*Action item*
Copy the lines below as they are; omit the images they contain.

*Task data*
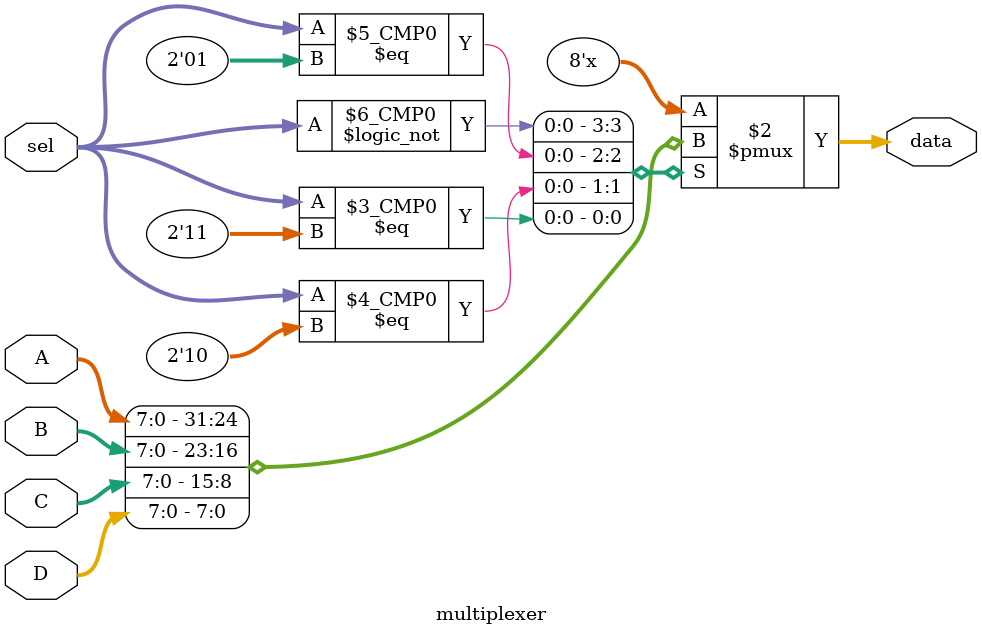
<source format=v>
module multiplexer(
    input [7:0] A,
    input [7:0] B,
    input [7:0] C,
    input [7:0] D,
    input [1:0] sel,
    output reg [7:0] data
);

    always @(*) begin 
        case(sel)
            2'b00: data <= A; 
            2'b01: data <= B;
            2'b10: data <= C;
            2'b11: data <= D;
        endcase
    end

endmodule
</source>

*Task output*
<source format=v>
module multiplexer(
    input [7:0] A,
    input [7:0] B,
    input [7:0] C,
    input [7:0] D,
    input [1:0] sel,
    output reg [7:0] data
);

    always @(*) begin 
        case(sel)
            2'b00: data <= A; 
            2'b01: data <= B;
            2'b10: data <= C;
            2'b11: data <= D;
        endcase
    end

endmodule
</source>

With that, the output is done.